TASK TO CARRY OUT: Each line from the one with "X143827523Y-44350476D01*" through the last line of the records must be output exactly, both ends included.

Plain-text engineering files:
--- START ---
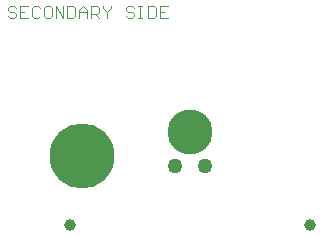
<source format=gbl>
G04*
G04 #@! TF.GenerationSoftware,Altium Limited,Altium Designer,20.2.6 (244)*
G04*
G04 Layer_Physical_Order=2*
G04 Layer_Color=16737843*
%FSLAX25Y25*%
%MOIN*%
G70*
G04*
G04 #@! TF.SameCoordinates,5AE4630F-2555-4F6A-8CD4-AD4B39003086*
G04*
G04*
G04 #@! TF.FilePolarity,Positive*
G04*
G01*
G75*
%ADD11C,0.00394*%
%ADD22C,0.03937*%
%ADD23C,0.15000*%
%ADD24C,0.05000*%
%ADD25C,0.21654*%
D11*
X745394Y526169D02*
X744738Y526825D01*
X743426D01*
X742770Y526169D01*
Y525514D01*
X743426Y524858D01*
X744738D01*
X745394Y524202D01*
Y523546D01*
X744738Y522890D01*
X743426D01*
X742770Y523546D01*
X749330Y526825D02*
X746706D01*
Y522890D01*
X749330D01*
X746706Y524858D02*
X748018D01*
X753265Y526169D02*
X752609Y526825D01*
X751298D01*
X750642Y526169D01*
Y523546D01*
X751298Y522890D01*
X752609D01*
X753265Y523546D01*
X756545Y526825D02*
X755233D01*
X754577Y526169D01*
Y523546D01*
X755233Y522890D01*
X756545D01*
X757201Y523546D01*
Y526169D01*
X756545Y526825D01*
X758513Y522890D02*
Y526825D01*
X761137Y522890D01*
Y526825D01*
X762449D02*
Y522890D01*
X764417D01*
X765073Y523546D01*
Y526169D01*
X764417Y526825D01*
X762449D01*
X766385Y522890D02*
Y525514D01*
X767697Y526825D01*
X769008Y525514D01*
Y522890D01*
Y524858D01*
X766385D01*
X770320Y522890D02*
Y526825D01*
X772288D01*
X772944Y526169D01*
Y524858D01*
X772288Y524202D01*
X770320D01*
X771632D02*
X772944Y522890D01*
X774256Y526825D02*
Y526169D01*
X775568Y524858D01*
X776880Y526169D01*
Y526825D01*
X775568Y524858D02*
Y522890D01*
X784751Y526169D02*
X784095Y526825D01*
X782784D01*
X782128Y526169D01*
Y525514D01*
X782784Y524858D01*
X784095D01*
X784751Y524202D01*
Y523546D01*
X784095Y522890D01*
X782784D01*
X782128Y523546D01*
X786063Y526825D02*
X787375D01*
X786719D01*
Y522890D01*
X786063D01*
X787375D01*
X789343Y526825D02*
Y522890D01*
X791311D01*
X791967Y523546D01*
Y526169D01*
X791311Y526825D01*
X789343D01*
X795903D02*
X793279D01*
Y522890D01*
X795903D01*
X793279Y524858D02*
X794591D01*
D22*
X843400Y453700D02*
D03*
X763400D02*
D03*
D23*
X803400Y484700D02*
D03*
D24*
X808400Y473468D02*
D03*
X798400D02*
D03*
D25*
X767400Y476700D02*
D03*
M02*

</source>
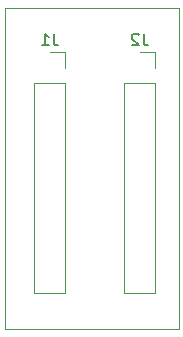
<source format=gbr>
G04 #@! TF.GenerationSoftware,KiCad,Pcbnew,(5.1.5)-3*
G04 #@! TF.CreationDate,2020-09-11T10:56:42+02:00*
G04 #@! TF.ProjectId,mmu_16v8,6d6d755f-3136-4763-982e-6b696361645f,rev?*
G04 #@! TF.SameCoordinates,Original*
G04 #@! TF.FileFunction,Legend,Bot*
G04 #@! TF.FilePolarity,Positive*
%FSLAX46Y46*%
G04 Gerber Fmt 4.6, Leading zero omitted, Abs format (unit mm)*
G04 Created by KiCad (PCBNEW (5.1.5)-3) date 2020-09-11 10:56:43*
%MOMM*%
%LPD*%
G04 APERTURE LIST*
%ADD10C,0.050000*%
%ADD11C,0.120000*%
%ADD12C,0.150000*%
G04 APERTURE END LIST*
D10*
X140208000Y-69088000D02*
X140208000Y-41910000D01*
X154940000Y-69088000D02*
X140208000Y-69088000D01*
X154940000Y-41910000D02*
X154940000Y-69088000D01*
X140208000Y-41910000D02*
X154940000Y-41910000D01*
D11*
X152968000Y-45660000D02*
X151638000Y-45660000D01*
X152968000Y-46990000D02*
X152968000Y-45660000D01*
X152968000Y-48260000D02*
X150308000Y-48260000D01*
X150308000Y-48260000D02*
X150308000Y-66100000D01*
X152968000Y-48260000D02*
X152968000Y-66100000D01*
X152968000Y-66100000D02*
X150308000Y-66100000D01*
X145348000Y-45660000D02*
X144018000Y-45660000D01*
X145348000Y-46990000D02*
X145348000Y-45660000D01*
X145348000Y-48260000D02*
X142688000Y-48260000D01*
X142688000Y-48260000D02*
X142688000Y-66100000D01*
X145348000Y-48260000D02*
X145348000Y-66100000D01*
X145348000Y-66100000D02*
X142688000Y-66100000D01*
D12*
X151971333Y-44112380D02*
X151971333Y-44826666D01*
X152018952Y-44969523D01*
X152114190Y-45064761D01*
X152257047Y-45112380D01*
X152352285Y-45112380D01*
X151542761Y-44207619D02*
X151495142Y-44160000D01*
X151399904Y-44112380D01*
X151161809Y-44112380D01*
X151066571Y-44160000D01*
X151018952Y-44207619D01*
X150971333Y-44302857D01*
X150971333Y-44398095D01*
X151018952Y-44540952D01*
X151590380Y-45112380D01*
X150971333Y-45112380D01*
X144351333Y-44112380D02*
X144351333Y-44826666D01*
X144398952Y-44969523D01*
X144494190Y-45064761D01*
X144637047Y-45112380D01*
X144732285Y-45112380D01*
X143351333Y-45112380D02*
X143922761Y-45112380D01*
X143637047Y-45112380D02*
X143637047Y-44112380D01*
X143732285Y-44255238D01*
X143827523Y-44350476D01*
X143922761Y-44398095D01*
M02*

</source>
--- END ---
OUTPUT BELOW:
X143827523Y-44350476D01*
X143922761Y-44398095D01*
M02*

</source>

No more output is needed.